***** Given data *****
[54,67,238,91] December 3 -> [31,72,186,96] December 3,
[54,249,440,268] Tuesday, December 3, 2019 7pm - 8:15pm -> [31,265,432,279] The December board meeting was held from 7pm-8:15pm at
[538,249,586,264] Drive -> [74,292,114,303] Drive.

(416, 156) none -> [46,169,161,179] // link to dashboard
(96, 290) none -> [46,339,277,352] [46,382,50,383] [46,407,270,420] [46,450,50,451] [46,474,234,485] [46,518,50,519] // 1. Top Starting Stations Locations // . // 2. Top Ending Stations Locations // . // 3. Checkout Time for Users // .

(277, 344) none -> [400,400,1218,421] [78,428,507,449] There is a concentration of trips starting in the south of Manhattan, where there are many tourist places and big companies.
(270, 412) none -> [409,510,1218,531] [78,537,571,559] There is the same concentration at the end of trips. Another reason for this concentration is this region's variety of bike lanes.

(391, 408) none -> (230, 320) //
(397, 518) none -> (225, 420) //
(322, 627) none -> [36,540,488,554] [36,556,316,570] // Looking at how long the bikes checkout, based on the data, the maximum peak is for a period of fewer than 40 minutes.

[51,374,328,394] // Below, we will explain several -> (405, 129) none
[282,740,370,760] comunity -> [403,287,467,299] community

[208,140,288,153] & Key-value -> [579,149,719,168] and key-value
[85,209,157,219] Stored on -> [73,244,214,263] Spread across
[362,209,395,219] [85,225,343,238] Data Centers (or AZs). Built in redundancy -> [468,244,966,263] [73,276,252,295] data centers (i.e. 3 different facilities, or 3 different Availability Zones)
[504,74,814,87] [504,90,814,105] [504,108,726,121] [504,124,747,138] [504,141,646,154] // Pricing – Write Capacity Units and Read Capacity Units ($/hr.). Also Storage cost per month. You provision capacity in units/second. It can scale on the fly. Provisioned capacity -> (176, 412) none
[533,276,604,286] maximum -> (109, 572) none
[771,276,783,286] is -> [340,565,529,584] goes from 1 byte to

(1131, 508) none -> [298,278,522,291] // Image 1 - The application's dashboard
*****
Your objective: Output all of the records, keeping every word exact.

Answer area:
[54,67,238,91] December 3 -> [31,72,186,96] December 3,
[54,249,440,268] Tuesday, December 3, 2019 7pm - 8:15pm -> [31,265,432,279] The December board meeting was held from 7pm-8:15pm at
[538,249,586,264] Drive -> [74,292,114,303] Drive.

(416, 156) none -> [46,169,161,179] // link to dashboard
(96, 290) none -> [46,339,277,352] [46,382,50,383] [46,407,270,420] [46,450,50,451] [46,474,234,485] [46,518,50,519] // 1. Top Starting Stations Locations // . // 2. Top Ending Stations Locations // . // 3. Checkout Time for Users // .

(277, 344) none -> [400,400,1218,421] [78,428,507,449] There is a concentration of trips starting in the south of Manhattan, where there are many tourist places and big companies.
(270, 412) none -> [409,510,1218,531] [78,537,571,559] There is the same concentration at the end of trips. Another reason for this concentration is this region's variety of bike lanes.

(391, 408) none -> (230, 320) //
(397, 518) none -> (225, 420) //
(322, 627) none -> [36,540,488,554] [36,556,316,570] // Looking at how long the bikes checkout, based on the data, the maximum peak is for a period of fewer than 40 minutes.

[51,374,328,394] // Below, we will explain several -> (405, 129) none
[282,740,370,760] comunity -> [403,287,467,299] community

[208,140,288,153] & Key-value -> [579,149,719,168] and key-value
[85,209,157,219] Stored on -> [73,244,214,263] Spread across
[362,209,395,219] [85,225,343,238] Data Centers (or AZs). Built in redundancy -> [468,244,966,263] [73,276,252,295] data centers (i.e. 3 different facilities, or 3 different Availability Zones)
[504,74,814,87] [504,90,814,105] [504,108,726,121] [504,124,747,138] [504,141,646,154] // Pricing – Write Capacity Units and Read Capacity Units ($/hr.). Also Storage cost per month. You provision capacity in units/second. It can scale on the fly. Provisioned capacity -> (176, 412) none
[533,276,604,286] maximum -> (109, 572) none
[771,276,783,286] is -> [340,565,529,584] goes from 1 byte to

(1131, 508) none -> [298,278,522,291] // Image 1 - The application's dashboard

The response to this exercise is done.